Tokyo Decadence (1992)

One of the most depressing sex films to come out of Japan or anywhere else—and it’s no wonder. The director is novelist Ryu Murakami, whose great and harrowing Coin Locker Babies (a book I discovered about five years ago while snooping the Haruki Murakami section at a bookstore) is the literary equivalent to your first fisting. It’s funny and a whole lot of ugly at the same time. In the novel, Murakami dreams of Japan’s destruction through nihilistic violence. In this grimy, low-budget movie—adapted from his novel, Topaz—he’s still destroying Japan, but with mostly sexual degradation this time. The story concerns a Tokyo call girl who services the freaks of the emotionless city.
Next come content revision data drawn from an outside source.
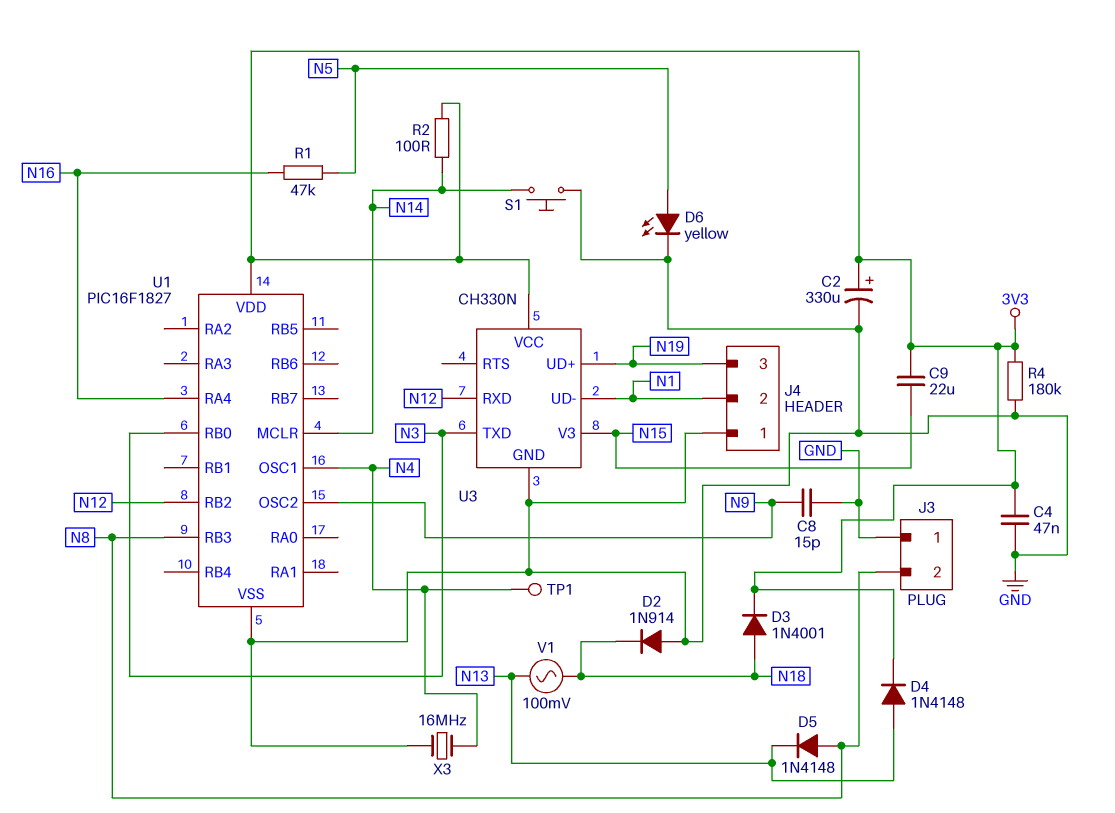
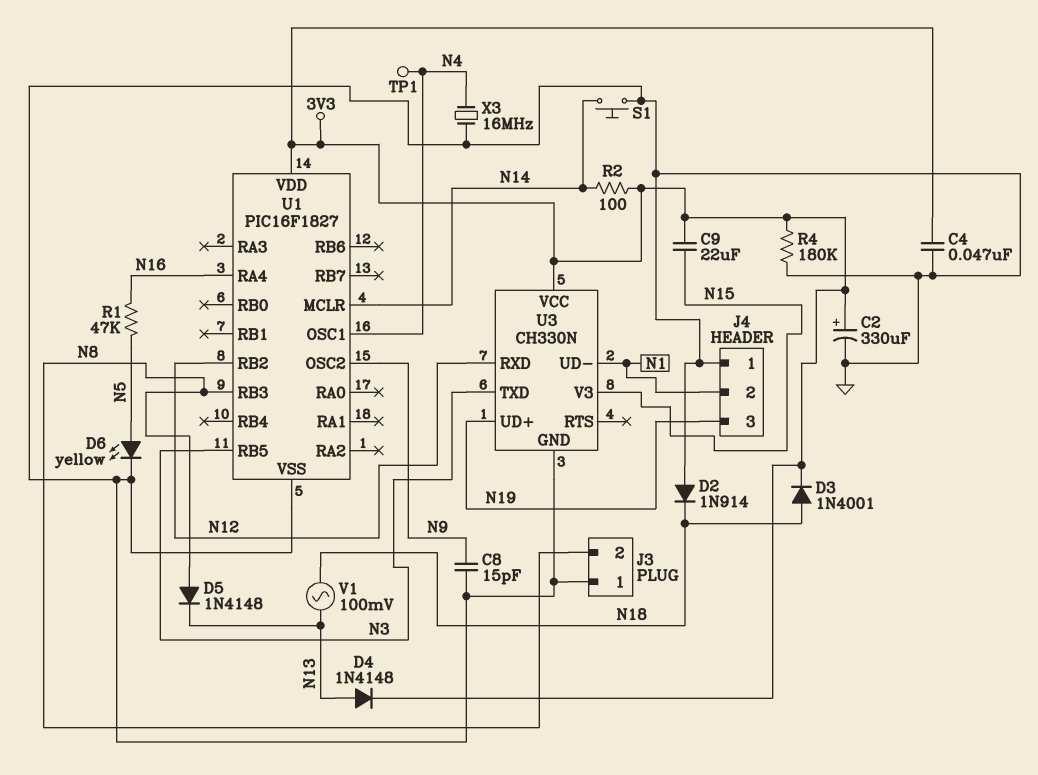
U1 pin RB0: N3 -> none
U1 pin RB5: none -> N3

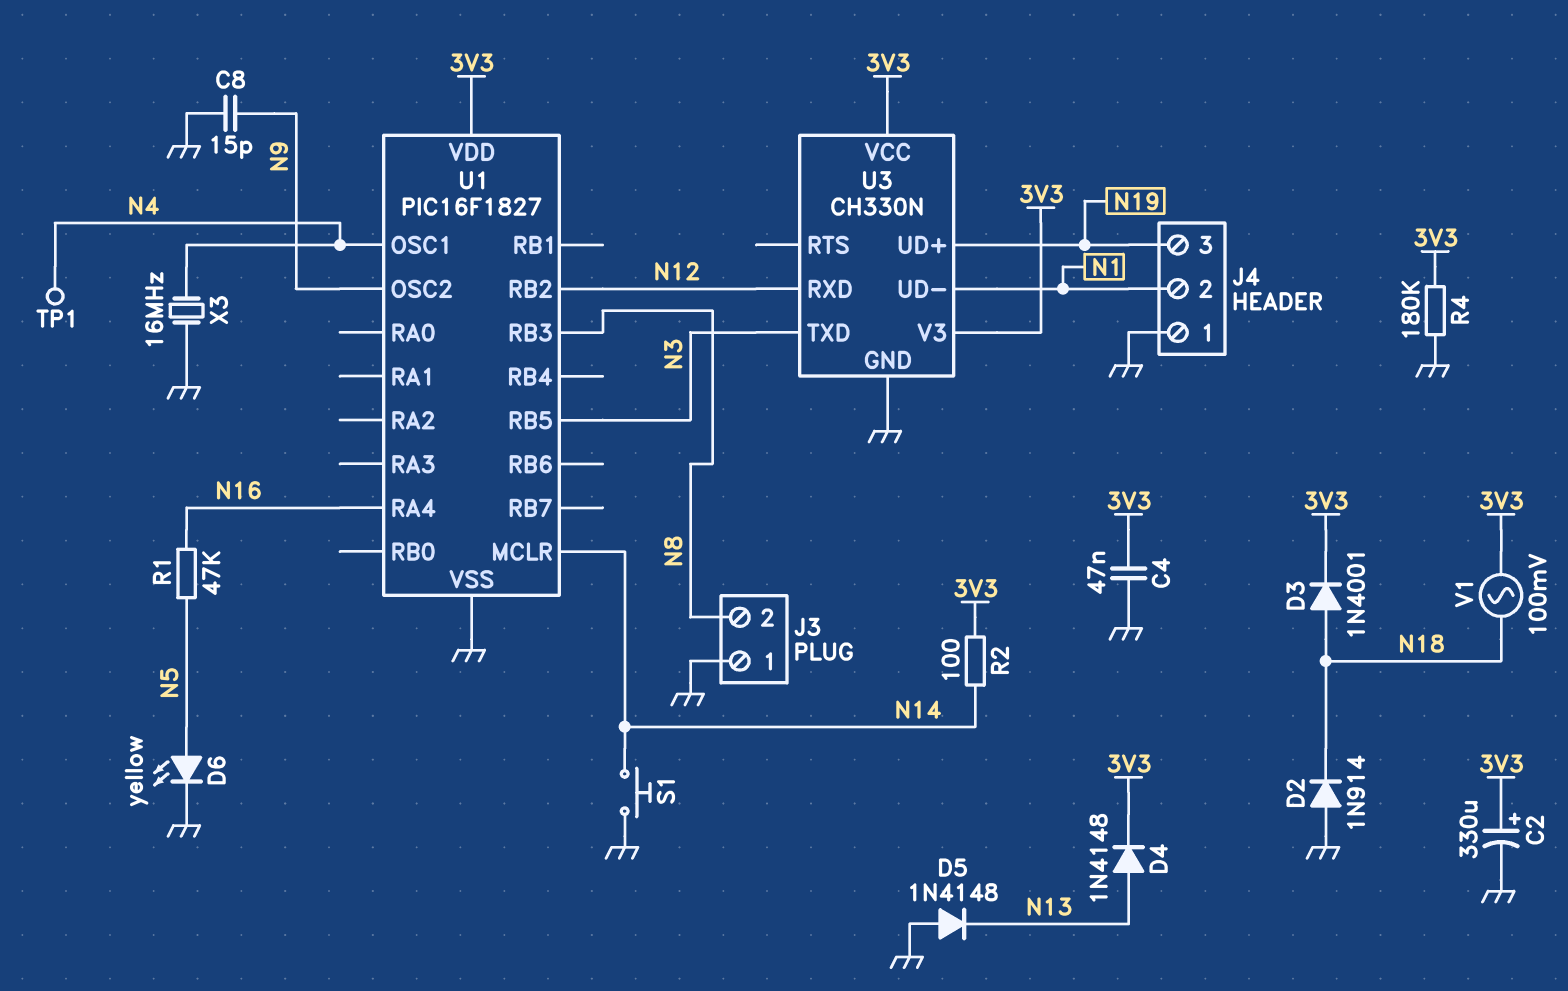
C9: 22uF (3V3, N15) -> none
D5: diode 1N4148 (A N8, K N13) -> diode 1N4148 (A GND, K N13)
U3 pin V3: N15 -> 3V3
V1: AC 100mV (N13, N18) -> AC 100mV (3V3, N18)

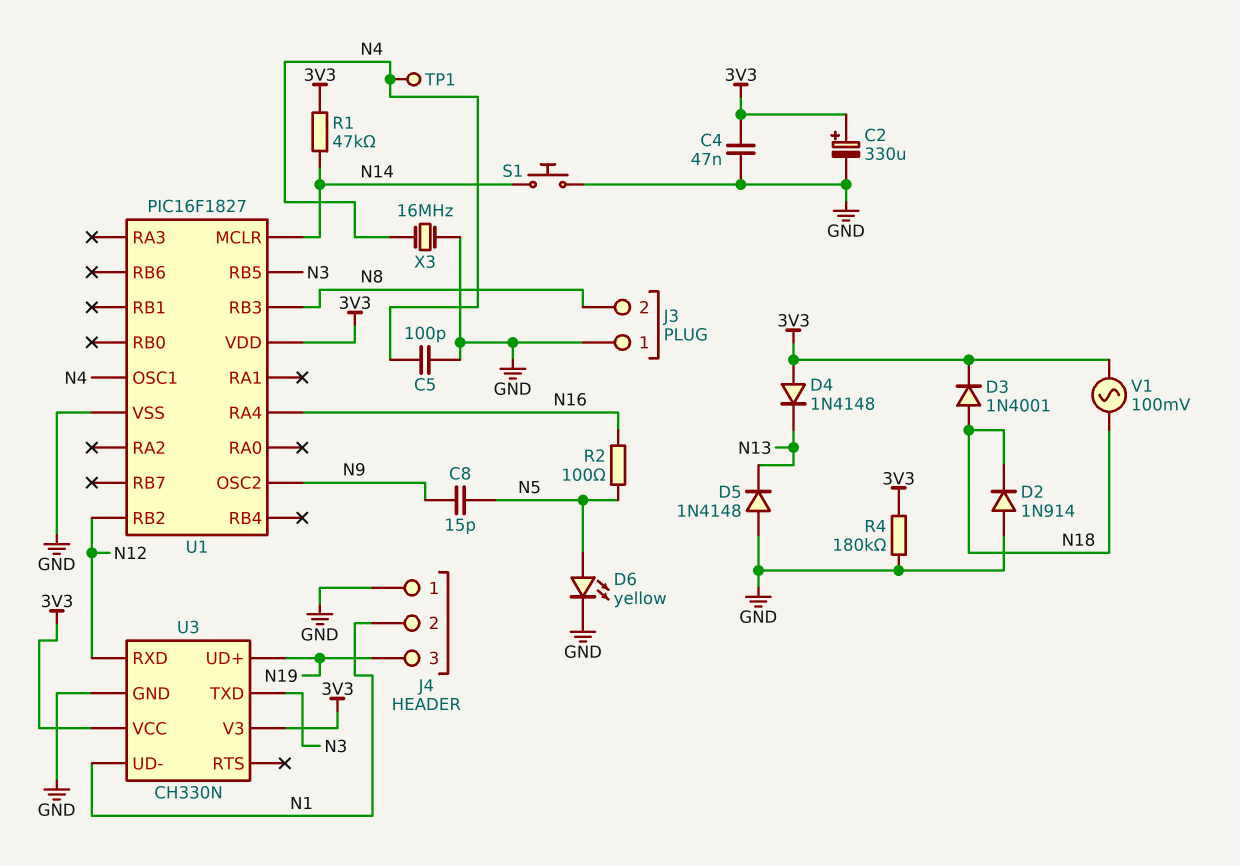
C5: none -> 100pF (GND, N4)
C8: 15pF (GND, N9) -> 15pF (N5, N9)
D4: diode 1N4148 (A N13, K 3V3) -> diode 1N4148 (A 3V3, K N13)
R1: 47k (N5, N16) -> 47k (3V3, N14)
R2: 100 (3V3, N14) -> 100 (N5, N16)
She smacks the masochists and gets smacked by the sadists. At best, she’s melancholy; at worst, she’s frightened (either for her safety or for the safety of a pain-loving trick). Amid all of the bondage and choking, she’s still broken up over a past relationship that went wrong. She eventually makes an incompetent, drugged-out move toward redemption, though there doesn’t seem to be much room for that sort of thing in Murakami’s cold, empty Tokyo. It’s not fun and it’s not sexy, but the oddball humor sometimes saves it. The best way to see this movie: At an arthouse theater next door to a Suicide Prevention counselor’s office.